Linearization of an operating point $\boldsymbol{x}_\text{OP}$ and $\boldsymbol{u}_\text{OP}$ of the differential equation
$$\dot{\boldsymbol{x}}=\boldsymbol{f}\left(\boldsymbol{x},\boldsymbol{u} \right)$$
is given as
$$\dfrac{d}{dt}\left[\boldsymbol{x}-\boldsymbol{x}_\text{OP} \right]=\boldsymbol{f}\left(\boldsymbol{x}_\text{OP},\boldsymbol{u}_\text{OP}\right)+\left.\dfrac{\partial \boldsymbol{f}}{\partial \boldsymbol{x}}\right|_{\boldsymbol{x}_\text{OP},\boldsymbol{u}_\text{OP}}\left[\boldsymbol{x}-\boldsymbol{x}_\text{OP} \right]+\left.\dfrac{\partial \boldsymbol{f}}{\partial \boldsymbol{u}}\right|_{\boldsymbol{x}_\text{OP},\boldsymbol{u}_\text{OP}}\left[\boldsymbol{u}-\boldsymbol{u}_\text{OP} \right]$$
As an example, I will show this for your equation at $x_{1,\text{ref}}=x_{2,\text{ref}}=0$ and $u_\text{ref}=0$ as the reference point.

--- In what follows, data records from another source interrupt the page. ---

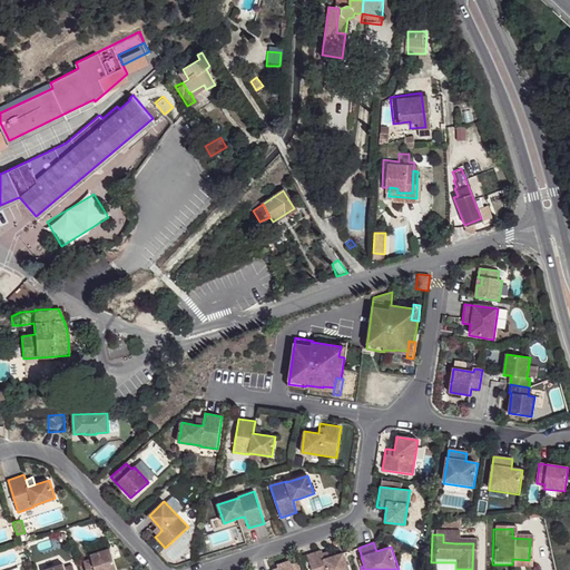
[(116,569),(109,548),(90,554),(91,559),(84,561),(86,569),(116,569)]
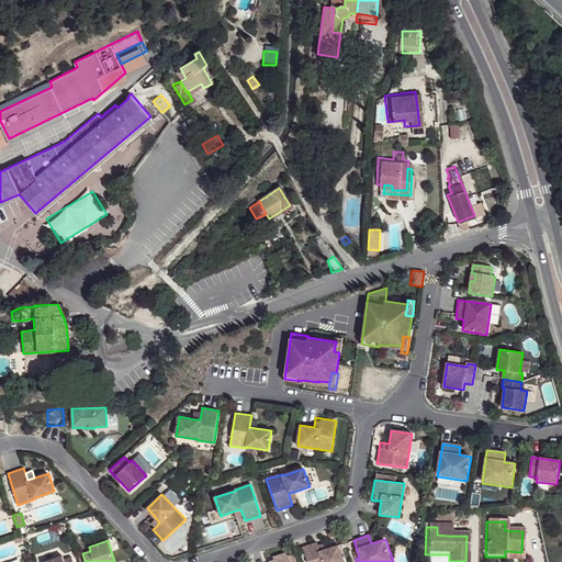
[(322,540),(303,547),(307,561),(343,561),(338,546),(330,548),(325,550),(324,544),(322,540)]
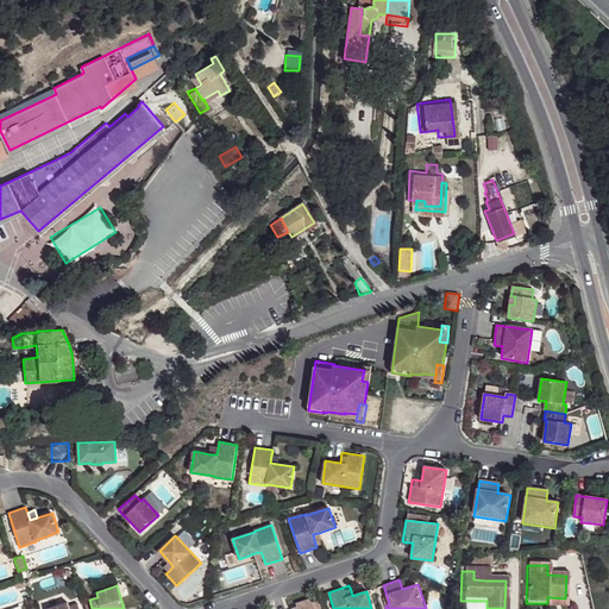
[(320,608),(316,600),(312,601),(311,598),(289,606),(290,608),(320,608)]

$$\dfrac{d}{dt}\left[x_1-x_{1,\text{ref}}\right]=0+\begin{bmatrix}0&1 \end{bmatrix}\begin{bmatrix}x_1-x_{1,\text{ref}}\\x_2-x_{2,\text{ref}} \end{bmatrix} +\begin{bmatrix}0 \end{bmatrix}\begin{bmatrix}u-u_\text{ref}\end{bmatrix}$$ $$\dfrac{d}{dt}\left[x_2-x_{2,\text{ref}}\right]=0+\begin{bmatrix}-\dfrac{k}{m}-\dfrac{3ka}{m}x_{1,\text{ref}}&-\dfrac{\beta}{m} \end{bmatrix}\begin{bmatrix}x_1-x_{1,\text{ref}}\\x_2-x_{2,\text{ref}} \end{bmatrix} +\begin{bmatrix}\dfrac{1}{m} \end{bmatrix}\begin{bmatrix}u-u_\text{ref}\end{bmatrix}$$
Using your reference point will lead to
$$\dot{x}_1=\begin{bmatrix}0&1 \end{bmatrix}\begin{bmatrix}x_1\\x_2\end{bmatrix} +\begin{bmatrix}0 \end{bmatrix}\begin{bmatrix}u\end{bmatrix}$$ $$\dot{x}_2=\begin{bmatrix}-\dfrac{k}{m}&-\dfrac{\beta}{m} \end{bmatrix}\begin{bmatrix}x_1\\x_2\end{bmatrix} +\begin{bmatrix}\dfrac{1}{m} \end{bmatrix}\begin{bmatrix}u\end{bmatrix}.$$
You should be able to deduce $\boldsymbol{A}$ and $\boldsymbol{b}$ from this.